-- EXTRACT PROVIDED follows --

Pointer text in 4.4.1/4.4.3:

                        If the messaging association includes a channel
   security protocol, each GIST node MUST verify the authenticated
   identity of the peer against its authorised peer database, and if
   there is no match the messaging association MUST be torn down.  The
   database and authorisation check are described in more detail in
   Section 4.4.2 below.  Note that the verification can depend on what
   the MA is to be used for (e.g. for which flow), so this step may not
   be possible immediately after authentication has completed but some
   time later.

and 

                 When multiplexing is done, and the original MA
      authorisation was MRI-dependent, the verification steps of
      Section 4.4.2 MUST be repeated for the new flow.

Authorisation comments in 8.3 (on upstream attacks):

   Authorisation:  a stronger approach is to carry out a peer
      authorisation check (see Section 4.4.2) as part of messaging
      association setup.  The ideal situation is that the receiving node
      can determine the correct upstream node address from routing table
      analysis or knowledge of local topology constraints, and then
      verify from the authorised peer database (APD) that the peer has
      this IP address.  This is only technically feasible in a limited
      set of deployment environments.  The APD can also be used to list
      the subsets of nodes which are feasible peers for particular
      source or destination subnets, or to blacklist nodes which have
      previously originated attacks or exist in untrustworthy networks,
      which provide weaker levels of authorisation checking.

From Sam Hartman:

Section 8.3 claims that authenticated peers can be trusted not to claim they are
on-path when they are off-path. Authentication is not the same as
authorization.  The discussion of when this assumption is reasonable needs to be
significantly expanded.

and later in the context of upstream node attacks (3.5/8.3):

I don't understand the attack regarding off-path nodes inserting routing state
discussed briefly at the end of sections 3.5 and 8.3. Is the attack that you
could send a bogus query from off-path and get the upstream directed traffic
associated with a session?  Shouldn't authorisation be part of a defense against
this attack in addition to SID randomness?

-- EXTRACT PROVIDED concluded --
-- RECORDS SHOWN follows --

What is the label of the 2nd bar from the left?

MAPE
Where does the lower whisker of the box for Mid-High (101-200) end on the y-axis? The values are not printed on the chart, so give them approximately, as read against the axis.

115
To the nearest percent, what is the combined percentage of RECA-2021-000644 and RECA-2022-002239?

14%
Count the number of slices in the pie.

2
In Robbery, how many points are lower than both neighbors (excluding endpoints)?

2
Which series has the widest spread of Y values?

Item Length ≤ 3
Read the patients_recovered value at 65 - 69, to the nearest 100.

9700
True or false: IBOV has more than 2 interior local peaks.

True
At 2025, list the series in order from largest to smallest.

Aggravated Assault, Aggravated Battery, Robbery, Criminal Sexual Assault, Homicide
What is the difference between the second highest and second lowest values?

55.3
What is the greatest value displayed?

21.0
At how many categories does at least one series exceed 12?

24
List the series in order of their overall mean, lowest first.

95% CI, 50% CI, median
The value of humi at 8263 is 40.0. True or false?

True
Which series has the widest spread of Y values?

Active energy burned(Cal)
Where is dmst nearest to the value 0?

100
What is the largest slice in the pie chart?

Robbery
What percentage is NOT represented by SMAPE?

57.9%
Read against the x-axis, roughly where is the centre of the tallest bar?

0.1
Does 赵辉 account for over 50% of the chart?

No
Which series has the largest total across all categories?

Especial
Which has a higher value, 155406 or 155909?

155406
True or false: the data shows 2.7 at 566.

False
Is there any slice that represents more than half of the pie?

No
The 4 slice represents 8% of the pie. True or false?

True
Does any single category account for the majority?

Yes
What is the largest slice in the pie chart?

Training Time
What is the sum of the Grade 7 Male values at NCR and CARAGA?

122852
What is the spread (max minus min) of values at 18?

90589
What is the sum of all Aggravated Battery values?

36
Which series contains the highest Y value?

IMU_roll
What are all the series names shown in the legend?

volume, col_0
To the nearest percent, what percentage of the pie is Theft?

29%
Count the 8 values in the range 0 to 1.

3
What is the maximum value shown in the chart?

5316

-- RECORDS SHOWN concluded --

- _EXERCISE 1_
In the extract, what must happen to the messaging association if the peer's authenticated identity does not match the authorised peer database?
- _EXERCISE 2_
Duplicate the stretch of the extract from "Pointer text in" through "time later.".
- _EXERCISE 3_
List each distinct section number that the extract mentions.

- _ANSWER AREA 1_
The messaging association must be torn down.

- _ANSWER AREA 2_
Pointer text in 4.4.1/4.4.3:

                        If the messaging association includes a channel
   security protocol, each GIST node MUST verify the authenticated
   identity of the peer against its authorised peer database, and if
   there is no match the messaging association MUST be torn down.  The
   database and authorisation check are described in more detail in
   Section 4.4.2 below.  Note that the verification can depend on what
   the MA is to be used for (e.g. for which flow), so this step may not
   be possible immediately after authentication has completed but some
   time later.

- _ANSWER AREA 3_
4.4.1, 4.4.3, 4.4.2, 8.3, 3.5